→ **WORK TASK**:
For every line of the material below, check for the string "teeth" and return the line if it is there.
━━━━━ DATA FOR THE TASK ━━━━━
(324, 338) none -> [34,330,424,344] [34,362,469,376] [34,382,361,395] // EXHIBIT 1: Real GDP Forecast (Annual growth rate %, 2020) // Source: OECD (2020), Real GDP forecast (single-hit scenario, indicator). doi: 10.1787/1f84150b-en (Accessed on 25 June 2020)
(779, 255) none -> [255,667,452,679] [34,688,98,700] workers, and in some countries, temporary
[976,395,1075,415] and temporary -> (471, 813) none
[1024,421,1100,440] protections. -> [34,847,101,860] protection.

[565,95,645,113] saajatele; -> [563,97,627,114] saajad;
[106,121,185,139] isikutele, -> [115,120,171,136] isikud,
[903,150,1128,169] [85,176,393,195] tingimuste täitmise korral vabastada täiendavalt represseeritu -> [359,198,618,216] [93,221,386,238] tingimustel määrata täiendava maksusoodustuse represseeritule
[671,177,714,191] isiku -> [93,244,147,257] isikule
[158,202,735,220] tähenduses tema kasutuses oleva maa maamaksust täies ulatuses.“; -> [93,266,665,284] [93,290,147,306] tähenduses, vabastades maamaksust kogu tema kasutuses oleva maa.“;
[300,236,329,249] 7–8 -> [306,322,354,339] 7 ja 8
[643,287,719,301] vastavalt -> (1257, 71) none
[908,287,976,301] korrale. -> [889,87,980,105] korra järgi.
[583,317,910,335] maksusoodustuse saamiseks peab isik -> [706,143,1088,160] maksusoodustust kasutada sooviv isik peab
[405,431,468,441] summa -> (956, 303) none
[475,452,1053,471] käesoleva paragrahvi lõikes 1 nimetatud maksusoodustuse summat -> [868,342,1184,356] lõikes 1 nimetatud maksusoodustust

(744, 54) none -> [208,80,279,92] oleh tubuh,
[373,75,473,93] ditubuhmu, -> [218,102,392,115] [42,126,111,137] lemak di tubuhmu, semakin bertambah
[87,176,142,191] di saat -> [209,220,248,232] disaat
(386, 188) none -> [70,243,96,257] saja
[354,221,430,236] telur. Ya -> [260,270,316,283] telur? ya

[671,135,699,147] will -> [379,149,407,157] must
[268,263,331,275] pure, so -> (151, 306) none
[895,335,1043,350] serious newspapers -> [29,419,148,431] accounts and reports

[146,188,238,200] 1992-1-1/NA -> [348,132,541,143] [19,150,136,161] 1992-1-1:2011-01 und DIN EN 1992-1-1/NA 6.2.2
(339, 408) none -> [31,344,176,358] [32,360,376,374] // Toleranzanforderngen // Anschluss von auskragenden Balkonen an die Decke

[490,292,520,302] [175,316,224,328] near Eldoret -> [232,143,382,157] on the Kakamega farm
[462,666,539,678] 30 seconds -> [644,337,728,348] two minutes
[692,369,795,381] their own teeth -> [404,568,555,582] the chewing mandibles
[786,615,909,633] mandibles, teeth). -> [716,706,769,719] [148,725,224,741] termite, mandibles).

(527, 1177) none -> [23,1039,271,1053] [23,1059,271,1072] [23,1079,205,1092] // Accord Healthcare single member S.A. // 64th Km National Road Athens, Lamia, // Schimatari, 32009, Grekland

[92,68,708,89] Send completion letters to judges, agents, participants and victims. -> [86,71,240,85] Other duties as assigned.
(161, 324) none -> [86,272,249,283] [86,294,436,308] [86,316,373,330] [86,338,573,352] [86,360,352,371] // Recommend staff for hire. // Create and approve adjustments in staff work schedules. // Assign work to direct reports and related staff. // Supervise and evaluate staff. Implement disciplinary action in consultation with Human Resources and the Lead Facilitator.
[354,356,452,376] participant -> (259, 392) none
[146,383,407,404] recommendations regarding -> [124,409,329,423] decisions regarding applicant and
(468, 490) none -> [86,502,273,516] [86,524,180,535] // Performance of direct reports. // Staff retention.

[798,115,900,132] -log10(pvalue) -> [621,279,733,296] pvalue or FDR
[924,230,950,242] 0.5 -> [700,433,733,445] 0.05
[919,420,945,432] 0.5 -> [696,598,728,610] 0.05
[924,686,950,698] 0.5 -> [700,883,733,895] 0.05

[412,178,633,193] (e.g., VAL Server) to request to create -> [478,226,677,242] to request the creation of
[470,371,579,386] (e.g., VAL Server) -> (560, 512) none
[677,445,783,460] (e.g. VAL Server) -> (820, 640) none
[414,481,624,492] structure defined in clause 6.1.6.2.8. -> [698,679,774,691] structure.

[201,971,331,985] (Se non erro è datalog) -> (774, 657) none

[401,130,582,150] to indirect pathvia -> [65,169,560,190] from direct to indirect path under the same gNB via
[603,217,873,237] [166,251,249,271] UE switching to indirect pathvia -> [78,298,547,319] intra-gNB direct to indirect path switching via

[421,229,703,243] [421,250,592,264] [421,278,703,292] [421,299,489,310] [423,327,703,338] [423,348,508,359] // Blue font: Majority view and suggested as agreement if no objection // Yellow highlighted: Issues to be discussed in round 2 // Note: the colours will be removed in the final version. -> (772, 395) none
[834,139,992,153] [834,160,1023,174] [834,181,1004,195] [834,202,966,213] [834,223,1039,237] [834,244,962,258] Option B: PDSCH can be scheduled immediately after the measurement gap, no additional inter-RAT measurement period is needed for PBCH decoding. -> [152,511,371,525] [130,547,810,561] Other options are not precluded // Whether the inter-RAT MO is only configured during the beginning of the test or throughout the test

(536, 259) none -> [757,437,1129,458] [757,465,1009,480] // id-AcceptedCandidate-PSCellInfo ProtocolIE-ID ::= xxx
━━━━━
→ **REPLY**:
[692,369,795,381] their own teeth -> [404,568,555,582] the chewing mandibles
[786,615,909,633] mandibles, teeth). -> [716,706,769,719] [148,725,224,741] termite, mandibles).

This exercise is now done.